#### Data excerpts

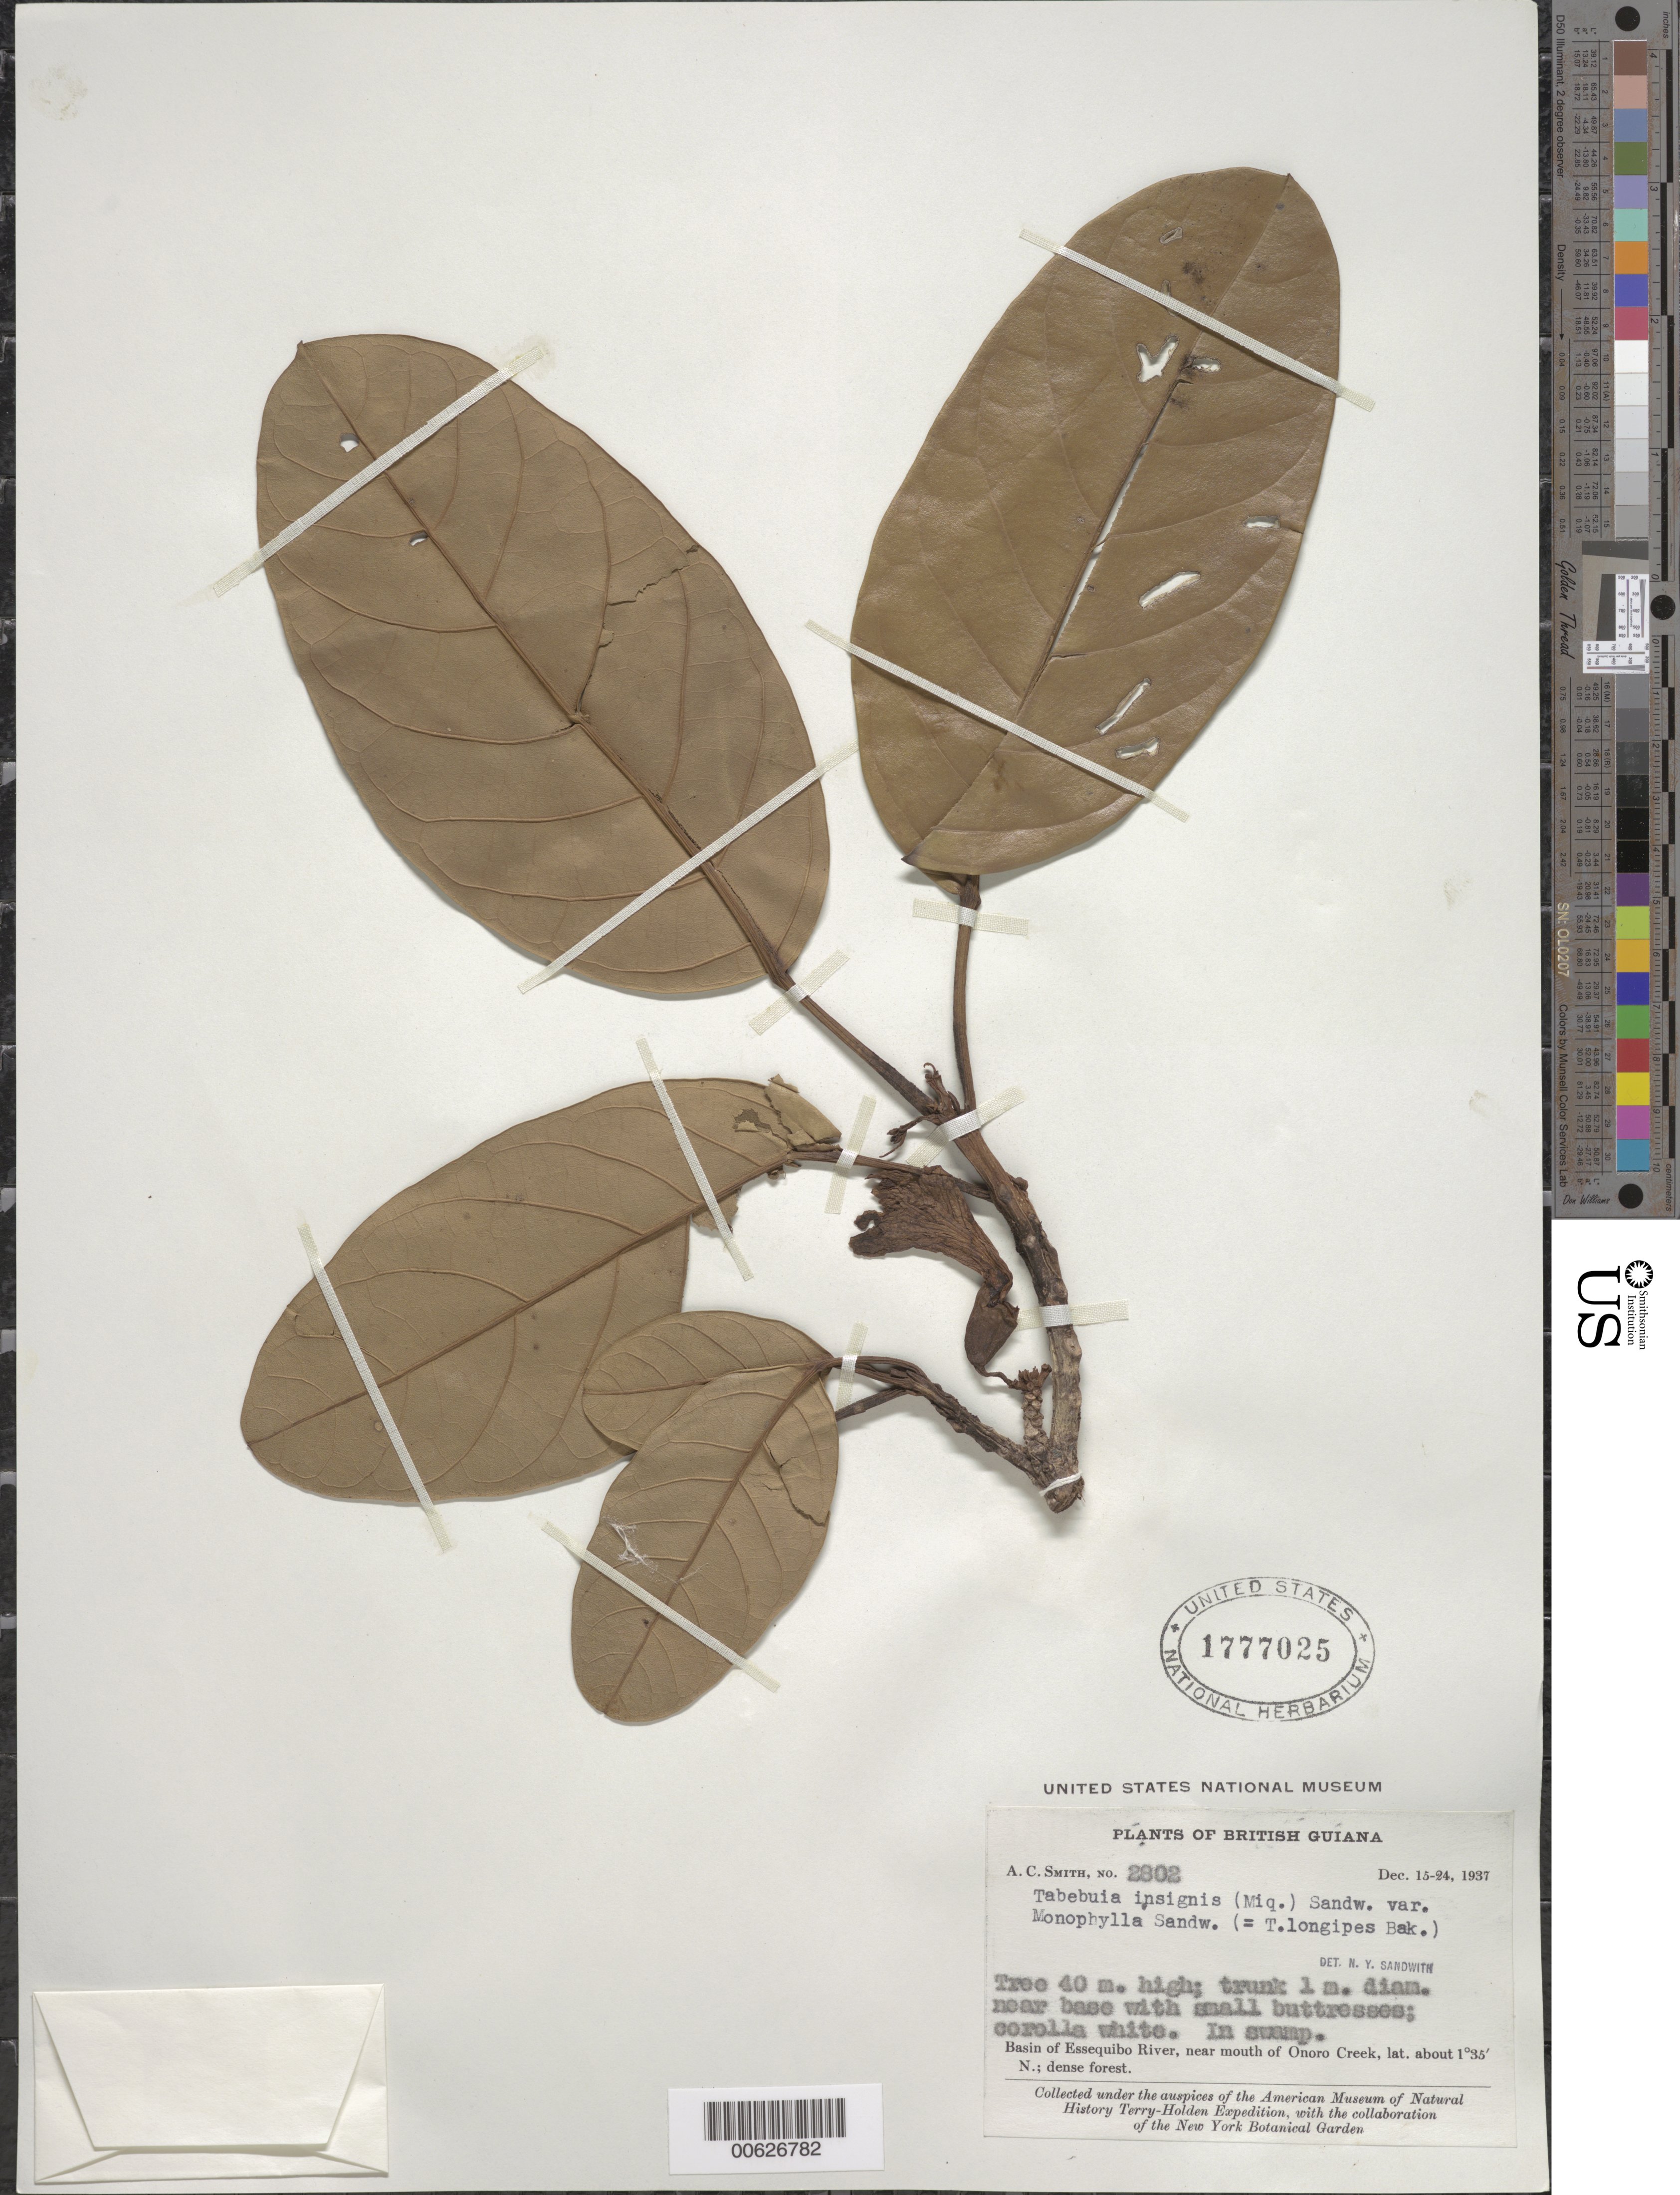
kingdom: Plantae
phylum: Tracheophyta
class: Magnoliopsida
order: Lamiales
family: Bignoniaceae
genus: Tabebuia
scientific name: Tabebuia insignis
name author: (Miq.) Sandwith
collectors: A. C. Smith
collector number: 2802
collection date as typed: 15-Dec-37 to 24-Dec-37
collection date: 1937-12-15/1937-12-24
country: Guyana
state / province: U. Takutu-U. Essequibo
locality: Onoro Creek (near mouth), Essequibo River basin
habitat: Dense forest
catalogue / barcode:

########

Reproduce every record above verbatim, line for line, omitting the pictures.

kingdom: Plantae
phylum: Tracheophyta
class: Magnoliopsida
order: Lamiales
family: Bignoniaceae
genus: Tabebuia
scientific name: Tabebuia insignis
name author: (Miq.) Sandwith
collectors: A. C. Smith
collector number: 2802
collection date as typed: 15-Dec-37 to 24-Dec-37
collection date: 1937-12-15/1937-12-24
country: Guyana
state / province: U. Takutu-U. Essequibo
locality: Onoro Creek (near mouth), Essequibo River basin
habitat: Dense forest
catalogue / barcode:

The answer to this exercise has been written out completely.